We didn't have clustering,hence as per your above statement we can have mix of 250 SSL/IPSEC VPN peer.

I have created a pool of 150 IP to connect to VPN and would like to increase the no.of users connecting to VPN

Max how many IP address Pool that can be allowed? 250  or more than that

Hi,

For IP pool, there is no such restriction. You can have a pool of 250+ IP's also.

I could see that the ASA 5510 was EOL, if i'm planning to go for NGFW for about 2000 employee organization. 

How do choose a NGFW? 

What are the prerequisites that i need to concentrate on?

Physical vs Virtual NGFW?

Hi,

   Regardless of your IP pool size (bigger than 250 IP's or not), the ASA won't let you have more than 250 concurrent SSL/IPsec sessions; any new incoming session should be denied.

Regards,

Cristian Matei.

Hi,

It depends where u will place the firewall.
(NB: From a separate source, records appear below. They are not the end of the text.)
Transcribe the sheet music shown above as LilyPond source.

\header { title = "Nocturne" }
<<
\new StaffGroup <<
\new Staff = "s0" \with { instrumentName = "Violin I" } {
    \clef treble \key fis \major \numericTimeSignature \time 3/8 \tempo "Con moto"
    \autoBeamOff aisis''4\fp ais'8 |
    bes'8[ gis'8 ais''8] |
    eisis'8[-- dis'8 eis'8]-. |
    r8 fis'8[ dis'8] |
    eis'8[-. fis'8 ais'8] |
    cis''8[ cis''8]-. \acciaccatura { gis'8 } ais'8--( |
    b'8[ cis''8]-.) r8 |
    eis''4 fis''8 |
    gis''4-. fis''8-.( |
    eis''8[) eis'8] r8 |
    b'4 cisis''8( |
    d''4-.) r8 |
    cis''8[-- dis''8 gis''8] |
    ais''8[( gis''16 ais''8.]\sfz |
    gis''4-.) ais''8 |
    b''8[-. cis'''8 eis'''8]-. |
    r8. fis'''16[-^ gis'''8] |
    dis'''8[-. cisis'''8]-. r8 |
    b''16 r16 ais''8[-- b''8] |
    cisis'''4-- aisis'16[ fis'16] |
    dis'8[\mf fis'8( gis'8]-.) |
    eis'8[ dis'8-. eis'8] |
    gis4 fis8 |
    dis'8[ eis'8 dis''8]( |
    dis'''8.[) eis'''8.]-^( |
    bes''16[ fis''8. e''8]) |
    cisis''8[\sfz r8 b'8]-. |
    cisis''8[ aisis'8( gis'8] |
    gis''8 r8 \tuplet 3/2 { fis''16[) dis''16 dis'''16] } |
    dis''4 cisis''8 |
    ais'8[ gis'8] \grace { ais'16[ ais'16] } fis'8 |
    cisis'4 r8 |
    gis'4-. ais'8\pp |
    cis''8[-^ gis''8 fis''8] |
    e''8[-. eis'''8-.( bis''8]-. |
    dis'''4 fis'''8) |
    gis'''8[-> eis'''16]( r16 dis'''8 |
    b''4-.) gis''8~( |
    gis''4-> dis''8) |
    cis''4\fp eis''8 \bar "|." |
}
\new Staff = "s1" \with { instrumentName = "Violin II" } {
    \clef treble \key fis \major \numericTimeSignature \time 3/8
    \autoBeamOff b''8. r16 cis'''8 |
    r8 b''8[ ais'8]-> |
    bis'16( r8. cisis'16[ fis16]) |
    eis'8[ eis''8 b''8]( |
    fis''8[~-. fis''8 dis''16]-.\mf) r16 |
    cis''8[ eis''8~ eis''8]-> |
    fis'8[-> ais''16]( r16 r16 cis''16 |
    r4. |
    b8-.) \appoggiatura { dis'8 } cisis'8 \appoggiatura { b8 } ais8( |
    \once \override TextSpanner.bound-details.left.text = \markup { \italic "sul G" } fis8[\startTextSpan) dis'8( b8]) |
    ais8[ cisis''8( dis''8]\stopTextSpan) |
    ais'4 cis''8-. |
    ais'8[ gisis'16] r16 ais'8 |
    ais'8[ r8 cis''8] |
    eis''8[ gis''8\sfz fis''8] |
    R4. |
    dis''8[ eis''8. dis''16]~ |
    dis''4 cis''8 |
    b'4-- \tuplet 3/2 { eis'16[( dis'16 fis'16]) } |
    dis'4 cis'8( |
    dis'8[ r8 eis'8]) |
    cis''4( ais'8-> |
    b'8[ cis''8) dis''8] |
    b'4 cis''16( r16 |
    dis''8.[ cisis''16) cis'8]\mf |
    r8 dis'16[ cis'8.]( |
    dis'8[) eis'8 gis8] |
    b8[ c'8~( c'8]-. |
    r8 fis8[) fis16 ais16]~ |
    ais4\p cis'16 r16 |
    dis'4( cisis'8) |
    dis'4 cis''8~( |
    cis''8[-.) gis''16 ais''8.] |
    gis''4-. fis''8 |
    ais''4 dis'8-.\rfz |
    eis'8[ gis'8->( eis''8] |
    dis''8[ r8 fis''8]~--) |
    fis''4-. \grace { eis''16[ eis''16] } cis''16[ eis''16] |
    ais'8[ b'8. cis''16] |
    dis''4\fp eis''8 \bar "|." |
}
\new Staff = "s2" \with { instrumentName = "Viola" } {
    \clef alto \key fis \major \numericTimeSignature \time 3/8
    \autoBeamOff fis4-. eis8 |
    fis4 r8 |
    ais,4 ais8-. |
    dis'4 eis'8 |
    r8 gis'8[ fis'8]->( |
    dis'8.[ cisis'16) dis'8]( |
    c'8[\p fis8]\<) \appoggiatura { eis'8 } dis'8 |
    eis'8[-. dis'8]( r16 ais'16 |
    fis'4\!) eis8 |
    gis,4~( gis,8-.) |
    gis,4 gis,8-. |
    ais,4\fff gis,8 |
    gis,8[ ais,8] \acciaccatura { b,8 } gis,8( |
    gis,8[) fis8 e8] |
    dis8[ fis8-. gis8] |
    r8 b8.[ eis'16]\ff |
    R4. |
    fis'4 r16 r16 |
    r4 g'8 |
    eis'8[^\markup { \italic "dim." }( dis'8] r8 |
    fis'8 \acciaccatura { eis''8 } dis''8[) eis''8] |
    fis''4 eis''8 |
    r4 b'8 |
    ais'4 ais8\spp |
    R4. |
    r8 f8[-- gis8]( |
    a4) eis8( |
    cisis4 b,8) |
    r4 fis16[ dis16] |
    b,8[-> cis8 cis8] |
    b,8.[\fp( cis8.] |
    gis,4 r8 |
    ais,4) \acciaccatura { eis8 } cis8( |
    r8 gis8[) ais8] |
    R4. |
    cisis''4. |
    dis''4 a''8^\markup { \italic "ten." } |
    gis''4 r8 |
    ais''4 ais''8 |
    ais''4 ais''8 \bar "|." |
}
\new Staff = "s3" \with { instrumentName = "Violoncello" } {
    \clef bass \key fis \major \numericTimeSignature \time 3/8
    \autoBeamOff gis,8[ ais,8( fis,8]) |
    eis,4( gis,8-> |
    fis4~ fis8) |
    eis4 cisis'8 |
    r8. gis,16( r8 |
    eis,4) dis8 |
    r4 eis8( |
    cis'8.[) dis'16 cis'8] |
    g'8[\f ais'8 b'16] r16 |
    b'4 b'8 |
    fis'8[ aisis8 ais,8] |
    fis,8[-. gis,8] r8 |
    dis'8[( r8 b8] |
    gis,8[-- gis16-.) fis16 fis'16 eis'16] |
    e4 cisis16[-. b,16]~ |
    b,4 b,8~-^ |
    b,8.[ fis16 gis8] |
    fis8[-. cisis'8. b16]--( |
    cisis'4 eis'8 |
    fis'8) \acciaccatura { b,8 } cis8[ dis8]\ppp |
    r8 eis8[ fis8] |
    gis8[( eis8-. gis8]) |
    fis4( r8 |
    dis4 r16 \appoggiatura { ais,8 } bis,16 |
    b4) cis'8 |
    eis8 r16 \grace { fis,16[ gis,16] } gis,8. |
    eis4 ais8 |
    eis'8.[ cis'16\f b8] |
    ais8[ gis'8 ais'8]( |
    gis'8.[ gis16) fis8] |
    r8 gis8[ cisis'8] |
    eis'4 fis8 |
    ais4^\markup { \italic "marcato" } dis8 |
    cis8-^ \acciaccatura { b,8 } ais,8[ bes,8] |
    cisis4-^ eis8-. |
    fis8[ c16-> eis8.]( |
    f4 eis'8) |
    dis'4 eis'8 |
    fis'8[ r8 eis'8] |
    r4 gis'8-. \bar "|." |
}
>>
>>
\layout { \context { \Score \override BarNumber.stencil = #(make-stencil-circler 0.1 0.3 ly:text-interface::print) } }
If u place on internet edge to provide protection + VPN concentration + publishing some internal services then I believe u should at least consider following:

- bandwidth of the internet link and the capacity of firewall to handle to support with all the security features enabled

- VPN capacity, firewall should support 2000 users

If there are some local services that will be published outside then it is also a good idea to review number of connections per second and concurrent connections

For ur environment, FPR 2120 looks fine since it can handle up to 3500 VPN users

Have a look on the below datasheet for detailed specifications:

https://www.cisco.com/c/en/us/products/collateral/security/firepower-2100-series/datasheet-c78-742473.html

If we need only 750 user vpn peer what would be the best ASA product. We are ok with Cloud related Virtual ASA as well.